Went with the G60/VR6 conversion instead. Was more expensive but sachs clutch is sold separately . Very nice action and feel, totally worth it and chatter isn't very significant at idle.
 

03TDICommuter

Veteran Member
Joined
Dec 8, 2016
Location
So. Cal
TDI
01' NB, 5spd
I was considering getting this kit as well, however I learned that the clutch itself is not sold separately from the DMF. So in other words you need to buy a whole new kit if the clutch needs to be replaced.

Went with the G60/VR6 conversion instead. Was more expensive but sachs clutch is sold separately . Very nice action and feel, totally worth it and chatter isn't very significant at idle.
I understand your logic for a SMF, but for a DMF I keep reading that the DMF itself usually fails before the clutch disc. And at $200 shipped for the whole set, it's not that bad a price.

BUT - how do you like the G60/VR6 conversion? Any downside?
 

CleverUserName

Veteran Member
Joined
Oct 25, 2014
Location
NorCal
TDI
2014 OZ Cruze CTD & 2010 JSW 6MT & 2017 GMC Canyon CCLB ATX 2.8 Duramax
I understand your logic for a SMF, but for a DMF I keep reading that the DMF itself usually fails before the clutch disc. And at $200 shipped for the whole set, it's not that bad a price.

BUT - how do you like the G60/VR6 conversion? Any downside?
Both my previous Jettas had the original DMF but the clutch was either replaced or needed it done. Whether the LUK DMF is more durable is a factor however due to the low price it seems doubtful. Since DMFs are failure prone anyway, It seems logical to just eliminate it altogether and use a SMF. That and the lack of a LUK standalone replacement clutch assembly was my thinking anyway.

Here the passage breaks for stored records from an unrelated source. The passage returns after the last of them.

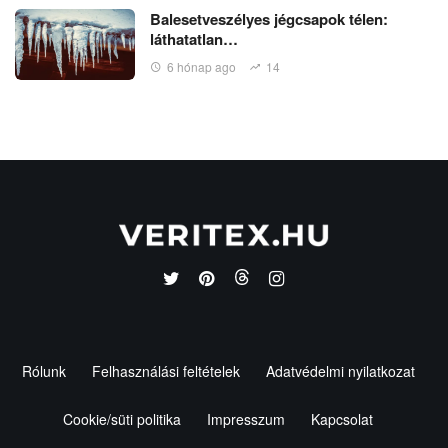
Balesetveszélyes jégcsapok télen:
láthatatlan…
6 hónap ago
14
Rólunk
Felhasználási feltételek
Adatvédelmi nyilatkozat
Cookie/süti politika
Impresszum
Kapcsolat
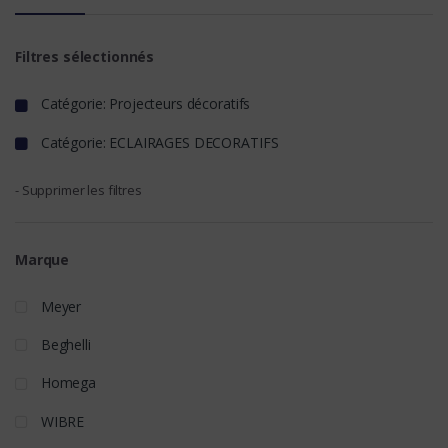
Filtres sélectionnés
Catégorie: Projecteurs décoratifs
Catégorie: ECLAIRAGES DECORATIFS
- Supprimer les filtres
Marque
Meyer
Beghelli
Homega
WIBRE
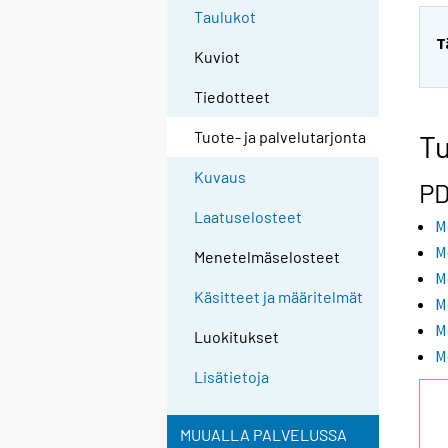
Taulukot
T
Kuviot
Tiedotteet
Tuote- ja palvelutarjonta
Tu
Kuvaus
PD
Laatuselosteet
M
M
Menetelmäselosteet
M
Käsitteet ja määritelmät
M
M
Luokitukset
M
Lisätietoja
MUUALLA PALVELUSSA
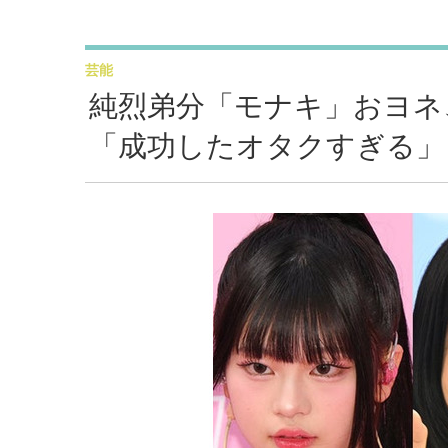
芸能
純烈弟分「モナキ」おヨネ、
「成功したオタクすぎる」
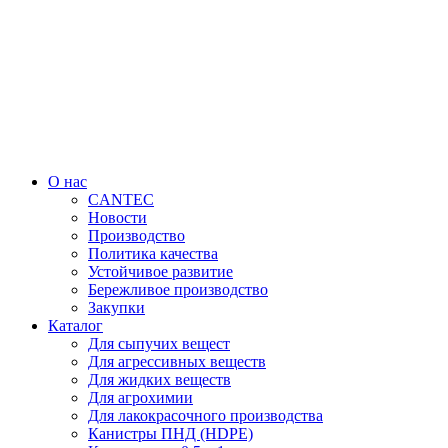
Перейти
к
содержимому
О нас
CANTEC
Новости
Производство
Политика качества
Устойчивое развитие
Бережливое производство
Закупки
Каталог
Для сыпучих вещест
Для агрессивных веществ
Для жидких веществ
Для агрохимии
Для лакокрасочного производства
Канистры ПНД (HDPE)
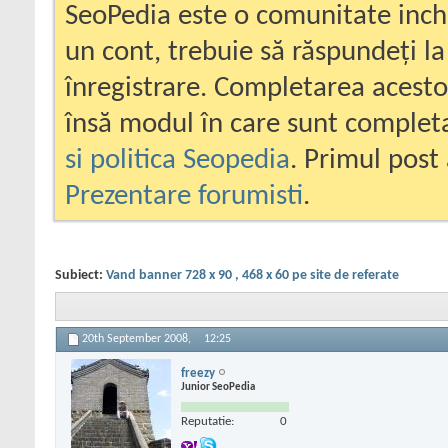
SeoPedia este o comunitate inc
un cont, trebuie să răspundeți la
înregistrare. Completarea acesto
însă modul în care sunt completa
si politica Seopedia
. Primul post 
Prezentare forumisti
.
Subiect:
Vand banner 728 x 90 , 468 x 60 pe site de referate
20th September 2008,
12:25
freezy
Junior SeoPedia
Reputatie:
0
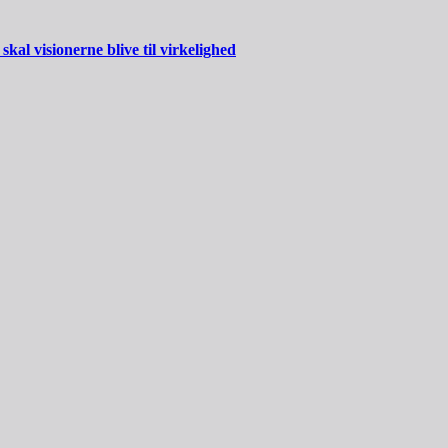
al visionerne blive til virkelighed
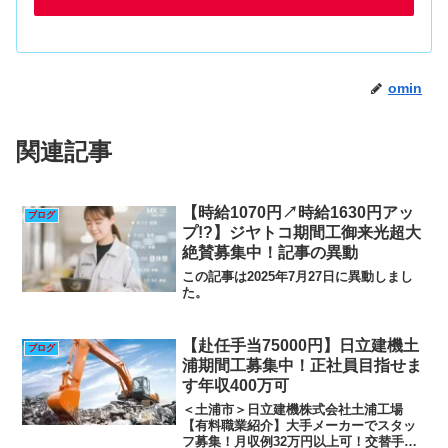
omin
関連記事
【時給1070円↗時給1630円アッ
ブログ
プ!?】ジヤトコ期間工御来光超大
絶賛募集中！記事の異動
この記事は2025年7月27日に異動しまし
た。
【赴任手当75000円】日立建機土
ブログ
浦期間工募集中！正社員目指せま
す年収400万可
＜土浦市＞日立建機株式会社土浦工場
【有料職業紹介】大手メーカーでスタッ
フ募集！月収例32万円以上可！交替手当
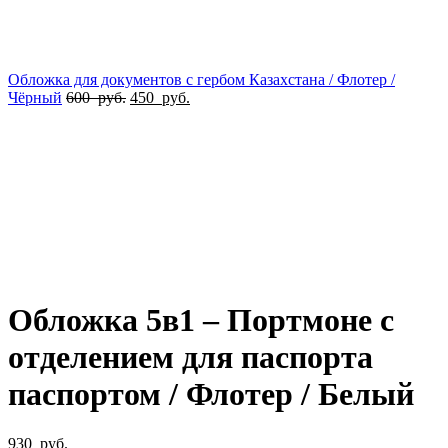
Обложка для документов с гербом Казахстана / Флотер /
Чёрный
600
руб.
450
руб.
Увеличить
Обложка 5в1 – Портмоне с
отделением для паспорта
паспортом / Флотер / Белый
930
руб.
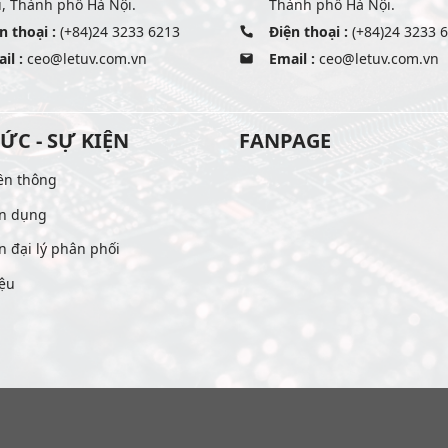
, Thành phố Hà Nội.
Thành phố Hà Nội.
n thoại :
(+84)24 3233 6213
Điện thoại :
(+84)24 3233 
il :
ceo@letuv.com.vn
Email :
ceo@letuv.com.vn
TỨC - SỰ KIỆN
FANPAGE
ền thông
n dụng
n đại lý phân phối
iệu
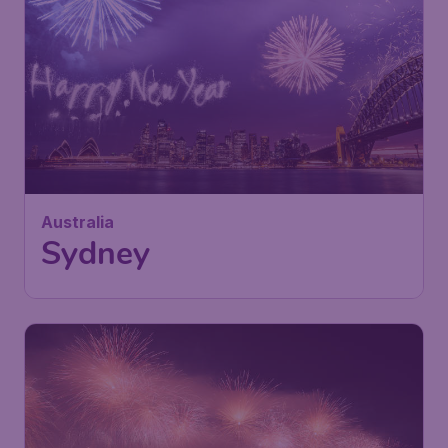
746
Australia
€
ab
Sydney
Frankfurt
,
Flughafen Frankfurt
Abflug:
06 Nov.
Sydney
,
Flughafen Kingsford
Ankunft:
14 Nov.
Smith
Vor 1 Stunde gefunden
•
Air China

The only downside is the chatter at idle. The VR6 clutch is very light and easy to engage. I had an '03 golf with the SBC Stage II Daily/ G60 and the G60/VR6 is lighter, better for daily driving. VR6 can hold Malone stage II just fine.
 

Genesis

Top Post Dawg
Joined
Feb 26, 2003
Location
Sevier County TN
TDI
'03 Jetta Wagon
The OE Sachs clutch in mine has right at 300k miles on it and is still working fine. It WILL obviously need replaced at some point, but I'm not sure how you argue with that service life for any clutch....
 

03TDICommuter

Veteran Member
Joined
Dec 8, 2016
Location
So. Cal
TDI
01' NB, 5spd
The OE Sachs clutch in mine has right at 300k miles on it and is still working fine. It WILL obviously need replaced at some point, but I'm not sure how you argue with that service life for any clutch....
Nice! If I didn't do the Stage 1 Malone, I'm sure mine would have lasted that long. Going to start ordering parts, and start looking up how painful it is to change on a beetle. In the meantime I'm being careful with the throttle.